Toolkits for text processing and augmentation for Bangla NLP

Project description

Bangla NLP Toolkit

Created by A F M Mahfuzul Kabir
mahfuzulkabir.com
https://www.linkedin.com/in/mahfuzulkabir

Installation

Install the 'csebuetnlp normalizer' first with:

pip install git+https://github.com/csebuetnlp/normalizer

install the package with

pip install banglanlptoolkit

Introduction

This package contains several toolkits for Bangla NLP text processing and augmentation. The available tools are listed below.

  • Bangla Text Normalizer
  • Bangla Punctuation Generator
  • Bangla Text Augmentation

Documentations:

Thank you very much for using my package. I handle this package all on my own, so if there's any issue with it, I might not always be available to fix it. But if you do encounter such event, feel free to let me know and I'll fix them as soon as I can.

Bangla Text Normalizer

Bangla text normalization is a known problem in language processing for normalizing Bangla text data in computer readable format. The unicode normalization normalizes all characters of a text string in the same unicode format and removes unwanted characters present. The csebuetnlp normalizer is used for models such as BanglaBERT, BanglaT5 etc.

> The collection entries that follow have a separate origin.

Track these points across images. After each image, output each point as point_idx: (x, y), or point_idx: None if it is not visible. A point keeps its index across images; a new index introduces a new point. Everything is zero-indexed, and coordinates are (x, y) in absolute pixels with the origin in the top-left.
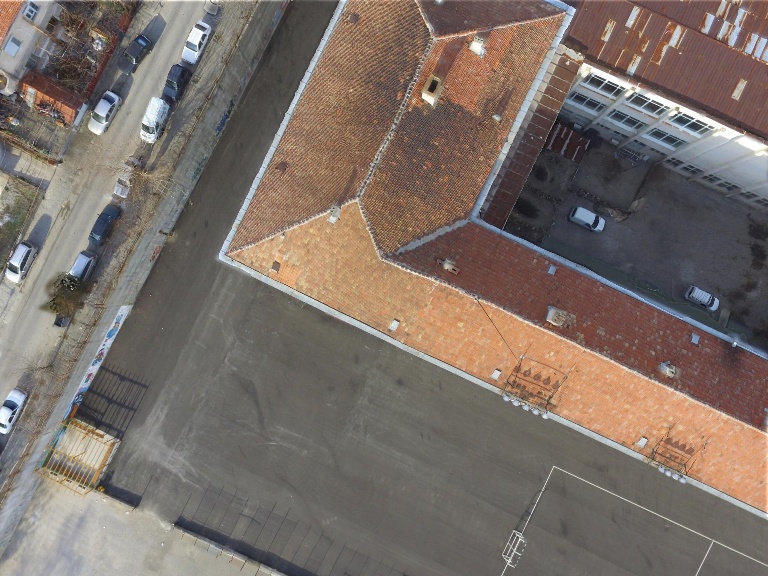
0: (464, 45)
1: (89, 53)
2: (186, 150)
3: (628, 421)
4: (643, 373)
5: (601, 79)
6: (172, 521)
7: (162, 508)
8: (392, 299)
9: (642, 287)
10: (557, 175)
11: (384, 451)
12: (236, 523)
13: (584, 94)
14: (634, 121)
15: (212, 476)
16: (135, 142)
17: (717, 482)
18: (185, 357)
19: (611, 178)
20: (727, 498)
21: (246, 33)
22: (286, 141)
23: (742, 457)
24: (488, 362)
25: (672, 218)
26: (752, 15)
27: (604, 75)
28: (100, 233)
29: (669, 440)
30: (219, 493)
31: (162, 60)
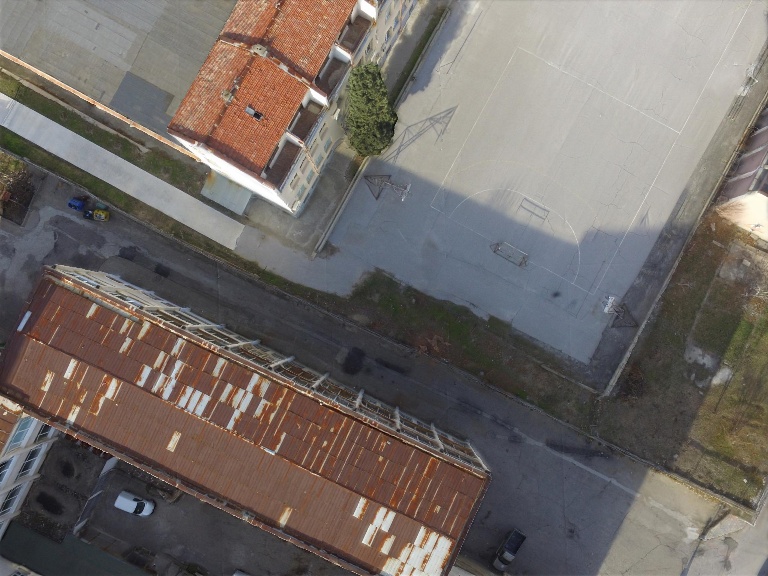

The package uses two normalization toolkits for Bangla text processing. The unicode normalizer is used from here. The other normalizer is specifically used for BanglaT5 translation module and taken from here.

Bangla Punctuation Generator

The scarcity of good punctuation generator model for Bangla language was very dominant even a few months ago. However, with development of Bangla AI models, we now have very good punctuation generation models for our language as well.

The package uses an open-source punctuation generation model from this Kaggle dataset. I currently have this model in my huggingface for ease of use without any token. You can replace with any model of your like if you want.

Bangla Text Augmentation

The package uses three kind of text augmentation techniques.

  • Bangla Token Replacement
  • Back Translation
  • Bangla Paraphrasing

The token replacement method uses fill-mask method to replace random tokens from a sentence and then replace them. The package uses BanglishBERT Generator model by CSEBUETNLP for this task. The model can be found in here.

The back translation method translates the sentences from Bangla to English and then to Bangla again. The package uses bn-en and en-bn models of BanglaT5 by CSEBUETNLP for this task. The models can be found here: bn2en, en2bn.

The paraphrasing toolkit uses Bangla paraphrase model of BanglaT5 by CSEBUETNLP. The model can be found in here.

The package supports both online and offline augmentations. Offline augmentation can be used to generate new dataframe of augmented texts from original dataframe. This can be saved in a variable or to a file for later use. While offline augmentation can be faster for utilizing processing power (GPU parallelism), it can get a bit annoying because of saving the augmented data every once in a while. People also love to use online augmentation, meaning, augmenting the data 'on the fly' in predefined custom dataset class. This improves performance by augmentation of sentences during training or inference, with no hassle of saving the data separately.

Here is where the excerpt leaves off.